Targeted inhibition of HER-2 positive breast cancer cells by trastuzumab functionalized pullulan-doxorubicin nanoparticles

Human epidermal growth factor receptor-2 (HER-2) positive breast cancer is highly invasive with poor clinical outcomes and high risk of recurrence. Here, trastuzumab functionalized pullulan-doxorubicin nanoparticles (Tz-P-Dox) were developed and characterized as a new anticancer formulation for active targeting HER-2 overexpression of breast cancer cells. The obtained nanoparticles had the hydrodynamic diameter of 66.7 ± 2.0 nm and PDI of 0.218 ± 0.012. And the in vitro results showed significant difference of cell uptake and cytotoxic effect between Tz-P-Dox and non-targeted P-Dox against HER-2 positive cell lines (BT474 and MCF-7 cells).
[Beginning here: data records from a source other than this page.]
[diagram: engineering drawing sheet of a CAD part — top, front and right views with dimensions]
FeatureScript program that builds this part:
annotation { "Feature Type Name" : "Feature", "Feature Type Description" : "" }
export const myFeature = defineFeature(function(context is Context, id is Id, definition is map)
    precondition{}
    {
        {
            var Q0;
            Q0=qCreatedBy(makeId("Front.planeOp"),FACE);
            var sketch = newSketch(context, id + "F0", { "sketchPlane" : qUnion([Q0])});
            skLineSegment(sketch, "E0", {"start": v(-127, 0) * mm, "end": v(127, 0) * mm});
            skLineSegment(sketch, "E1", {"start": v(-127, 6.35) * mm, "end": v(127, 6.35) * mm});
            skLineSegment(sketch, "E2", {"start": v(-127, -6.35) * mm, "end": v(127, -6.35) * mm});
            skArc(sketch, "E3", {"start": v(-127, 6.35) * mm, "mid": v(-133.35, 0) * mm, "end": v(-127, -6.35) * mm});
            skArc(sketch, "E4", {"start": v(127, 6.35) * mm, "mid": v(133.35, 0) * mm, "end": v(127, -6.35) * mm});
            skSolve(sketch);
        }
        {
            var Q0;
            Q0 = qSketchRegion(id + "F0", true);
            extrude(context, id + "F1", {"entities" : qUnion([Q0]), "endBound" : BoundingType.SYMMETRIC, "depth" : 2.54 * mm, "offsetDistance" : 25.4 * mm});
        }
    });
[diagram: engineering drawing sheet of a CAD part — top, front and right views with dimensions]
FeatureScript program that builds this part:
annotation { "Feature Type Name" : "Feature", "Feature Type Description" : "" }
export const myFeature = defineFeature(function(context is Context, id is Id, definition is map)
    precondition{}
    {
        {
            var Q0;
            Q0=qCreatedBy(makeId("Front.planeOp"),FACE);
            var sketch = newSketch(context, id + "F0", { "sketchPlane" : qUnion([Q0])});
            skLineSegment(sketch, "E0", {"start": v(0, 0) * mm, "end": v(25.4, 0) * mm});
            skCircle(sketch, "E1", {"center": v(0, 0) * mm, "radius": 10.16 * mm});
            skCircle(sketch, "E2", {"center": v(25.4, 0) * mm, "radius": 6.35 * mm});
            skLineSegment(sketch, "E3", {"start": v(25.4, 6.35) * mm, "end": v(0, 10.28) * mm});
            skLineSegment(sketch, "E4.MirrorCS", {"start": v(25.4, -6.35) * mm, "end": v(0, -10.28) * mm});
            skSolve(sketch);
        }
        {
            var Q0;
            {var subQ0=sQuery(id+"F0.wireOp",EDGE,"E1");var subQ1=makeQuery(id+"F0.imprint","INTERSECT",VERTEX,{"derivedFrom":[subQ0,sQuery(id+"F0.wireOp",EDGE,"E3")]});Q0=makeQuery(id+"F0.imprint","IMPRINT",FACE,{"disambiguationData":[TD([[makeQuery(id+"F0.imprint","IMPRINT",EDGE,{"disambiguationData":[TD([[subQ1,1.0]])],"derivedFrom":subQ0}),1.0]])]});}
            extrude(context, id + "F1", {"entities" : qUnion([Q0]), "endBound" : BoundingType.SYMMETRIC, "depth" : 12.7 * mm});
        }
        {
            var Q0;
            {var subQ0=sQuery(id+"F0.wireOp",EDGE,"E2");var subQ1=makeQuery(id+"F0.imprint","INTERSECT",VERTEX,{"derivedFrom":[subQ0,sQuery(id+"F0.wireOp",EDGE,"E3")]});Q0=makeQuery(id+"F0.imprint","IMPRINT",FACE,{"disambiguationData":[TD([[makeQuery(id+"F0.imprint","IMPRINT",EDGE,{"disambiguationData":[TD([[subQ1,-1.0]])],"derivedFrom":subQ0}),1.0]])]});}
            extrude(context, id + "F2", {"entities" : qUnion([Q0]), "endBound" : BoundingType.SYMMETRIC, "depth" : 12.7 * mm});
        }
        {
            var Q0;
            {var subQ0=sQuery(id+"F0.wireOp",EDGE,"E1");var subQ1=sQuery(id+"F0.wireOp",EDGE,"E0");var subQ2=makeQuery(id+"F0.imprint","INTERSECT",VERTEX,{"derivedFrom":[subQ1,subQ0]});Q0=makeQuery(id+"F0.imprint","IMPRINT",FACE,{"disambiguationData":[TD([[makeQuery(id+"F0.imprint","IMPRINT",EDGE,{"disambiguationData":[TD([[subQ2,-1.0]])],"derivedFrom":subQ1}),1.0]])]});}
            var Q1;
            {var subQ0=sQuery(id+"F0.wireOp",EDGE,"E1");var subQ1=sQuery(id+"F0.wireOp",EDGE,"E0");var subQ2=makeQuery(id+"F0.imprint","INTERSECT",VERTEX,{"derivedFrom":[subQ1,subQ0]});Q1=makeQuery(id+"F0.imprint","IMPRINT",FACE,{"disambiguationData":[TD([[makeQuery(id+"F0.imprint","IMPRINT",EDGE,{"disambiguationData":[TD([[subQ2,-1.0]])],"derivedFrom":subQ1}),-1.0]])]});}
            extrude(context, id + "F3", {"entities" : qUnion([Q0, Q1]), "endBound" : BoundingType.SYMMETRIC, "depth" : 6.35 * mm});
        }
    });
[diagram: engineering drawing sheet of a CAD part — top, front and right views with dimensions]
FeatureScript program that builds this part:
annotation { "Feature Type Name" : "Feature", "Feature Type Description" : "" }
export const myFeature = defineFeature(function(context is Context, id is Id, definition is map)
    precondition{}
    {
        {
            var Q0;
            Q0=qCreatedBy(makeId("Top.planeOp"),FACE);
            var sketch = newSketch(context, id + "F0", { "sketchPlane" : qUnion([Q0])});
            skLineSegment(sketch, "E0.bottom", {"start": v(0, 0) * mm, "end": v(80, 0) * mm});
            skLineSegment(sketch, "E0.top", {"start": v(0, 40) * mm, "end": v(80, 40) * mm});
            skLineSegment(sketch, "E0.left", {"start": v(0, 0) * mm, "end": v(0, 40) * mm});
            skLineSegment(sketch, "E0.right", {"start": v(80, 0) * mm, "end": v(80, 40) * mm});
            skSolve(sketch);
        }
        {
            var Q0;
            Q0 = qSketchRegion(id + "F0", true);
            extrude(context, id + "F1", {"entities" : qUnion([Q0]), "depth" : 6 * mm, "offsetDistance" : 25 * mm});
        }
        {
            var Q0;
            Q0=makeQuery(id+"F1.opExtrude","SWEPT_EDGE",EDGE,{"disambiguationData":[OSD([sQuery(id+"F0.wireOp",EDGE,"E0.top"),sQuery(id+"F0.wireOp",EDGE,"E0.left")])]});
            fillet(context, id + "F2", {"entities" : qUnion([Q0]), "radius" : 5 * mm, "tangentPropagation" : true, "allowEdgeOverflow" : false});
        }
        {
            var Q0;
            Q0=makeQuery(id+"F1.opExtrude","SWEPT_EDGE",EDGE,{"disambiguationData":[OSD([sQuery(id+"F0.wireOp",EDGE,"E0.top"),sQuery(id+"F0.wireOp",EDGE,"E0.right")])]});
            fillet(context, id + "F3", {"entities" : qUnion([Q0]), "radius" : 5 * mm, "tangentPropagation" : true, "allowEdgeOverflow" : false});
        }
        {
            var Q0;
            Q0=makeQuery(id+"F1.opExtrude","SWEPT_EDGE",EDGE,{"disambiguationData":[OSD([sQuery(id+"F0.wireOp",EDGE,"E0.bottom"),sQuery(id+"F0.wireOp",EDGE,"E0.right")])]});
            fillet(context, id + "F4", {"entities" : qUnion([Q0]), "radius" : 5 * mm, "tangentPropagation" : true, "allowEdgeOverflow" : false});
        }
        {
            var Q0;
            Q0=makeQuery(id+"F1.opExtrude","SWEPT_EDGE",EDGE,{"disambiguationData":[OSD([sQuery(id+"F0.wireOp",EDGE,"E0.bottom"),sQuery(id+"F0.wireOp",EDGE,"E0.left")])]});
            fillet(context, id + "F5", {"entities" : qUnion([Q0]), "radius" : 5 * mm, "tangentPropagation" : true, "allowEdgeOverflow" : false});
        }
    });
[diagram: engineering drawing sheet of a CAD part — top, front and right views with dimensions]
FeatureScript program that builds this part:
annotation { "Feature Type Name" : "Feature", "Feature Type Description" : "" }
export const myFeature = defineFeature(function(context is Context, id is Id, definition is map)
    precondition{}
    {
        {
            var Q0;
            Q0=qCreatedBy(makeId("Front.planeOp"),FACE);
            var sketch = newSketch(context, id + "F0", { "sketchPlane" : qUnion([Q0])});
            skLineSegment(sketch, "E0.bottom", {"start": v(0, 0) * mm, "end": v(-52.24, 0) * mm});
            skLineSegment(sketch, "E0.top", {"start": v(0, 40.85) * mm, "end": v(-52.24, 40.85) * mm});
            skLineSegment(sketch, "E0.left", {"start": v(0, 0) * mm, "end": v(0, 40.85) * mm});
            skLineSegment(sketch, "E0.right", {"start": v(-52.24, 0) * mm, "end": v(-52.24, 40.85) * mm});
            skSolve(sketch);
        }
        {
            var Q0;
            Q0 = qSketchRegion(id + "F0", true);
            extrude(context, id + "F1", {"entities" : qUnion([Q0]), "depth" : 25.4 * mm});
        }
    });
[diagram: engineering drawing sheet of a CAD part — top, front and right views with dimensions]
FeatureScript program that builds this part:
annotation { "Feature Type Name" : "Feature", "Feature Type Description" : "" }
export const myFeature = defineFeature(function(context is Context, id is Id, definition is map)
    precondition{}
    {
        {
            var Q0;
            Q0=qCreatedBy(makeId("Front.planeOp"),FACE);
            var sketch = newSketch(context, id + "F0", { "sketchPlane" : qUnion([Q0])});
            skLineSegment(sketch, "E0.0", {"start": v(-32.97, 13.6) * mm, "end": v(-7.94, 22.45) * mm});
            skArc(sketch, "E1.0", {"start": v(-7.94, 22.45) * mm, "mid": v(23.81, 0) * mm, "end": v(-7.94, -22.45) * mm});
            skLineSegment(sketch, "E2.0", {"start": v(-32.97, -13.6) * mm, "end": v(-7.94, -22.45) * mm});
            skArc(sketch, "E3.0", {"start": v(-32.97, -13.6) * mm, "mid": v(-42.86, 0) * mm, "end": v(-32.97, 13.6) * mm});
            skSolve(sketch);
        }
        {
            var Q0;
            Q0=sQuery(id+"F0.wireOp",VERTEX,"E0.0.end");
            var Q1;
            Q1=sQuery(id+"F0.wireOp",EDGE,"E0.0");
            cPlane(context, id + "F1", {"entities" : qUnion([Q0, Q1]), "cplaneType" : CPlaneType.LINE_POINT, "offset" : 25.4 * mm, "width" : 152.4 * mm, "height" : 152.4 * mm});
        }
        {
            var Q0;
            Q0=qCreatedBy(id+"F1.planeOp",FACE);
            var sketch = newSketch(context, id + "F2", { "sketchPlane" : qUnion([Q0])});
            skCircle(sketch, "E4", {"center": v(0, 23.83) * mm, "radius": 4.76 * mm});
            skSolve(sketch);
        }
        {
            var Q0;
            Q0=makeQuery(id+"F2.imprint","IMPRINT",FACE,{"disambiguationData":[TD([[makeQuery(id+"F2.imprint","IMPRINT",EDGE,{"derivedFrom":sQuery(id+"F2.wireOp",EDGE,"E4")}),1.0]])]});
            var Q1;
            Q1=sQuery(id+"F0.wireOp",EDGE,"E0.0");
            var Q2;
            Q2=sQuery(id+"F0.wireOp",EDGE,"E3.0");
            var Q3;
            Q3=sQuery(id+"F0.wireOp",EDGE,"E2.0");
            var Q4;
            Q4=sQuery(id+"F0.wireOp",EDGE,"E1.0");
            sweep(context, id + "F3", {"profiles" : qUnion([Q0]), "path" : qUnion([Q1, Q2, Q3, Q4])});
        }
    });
However, the differences between Tz-P-Dox and P-Dox were not observed in HER-2 negative cell lines (MDA-MB-231 cells). These results suggested that trastuzumab functionalized nanoparticles had great potential to be considered as a candidate drug for HER-2 positive breast cancer treatment. •Tz-P-Dox was synthesized for active targeting HER-2 overexpression of breast cancer cells.•Tz-P-Dox had suitable size and narrow size distribution (66.7 ± 2.0 nm).•The expression of HER-2 was high, medium and low in BT474, MCF-7 and MDA-MB-231 cells, respectively.•Tz-P-Dox exhibited significant difference in cell uptake and cytotoxic effect.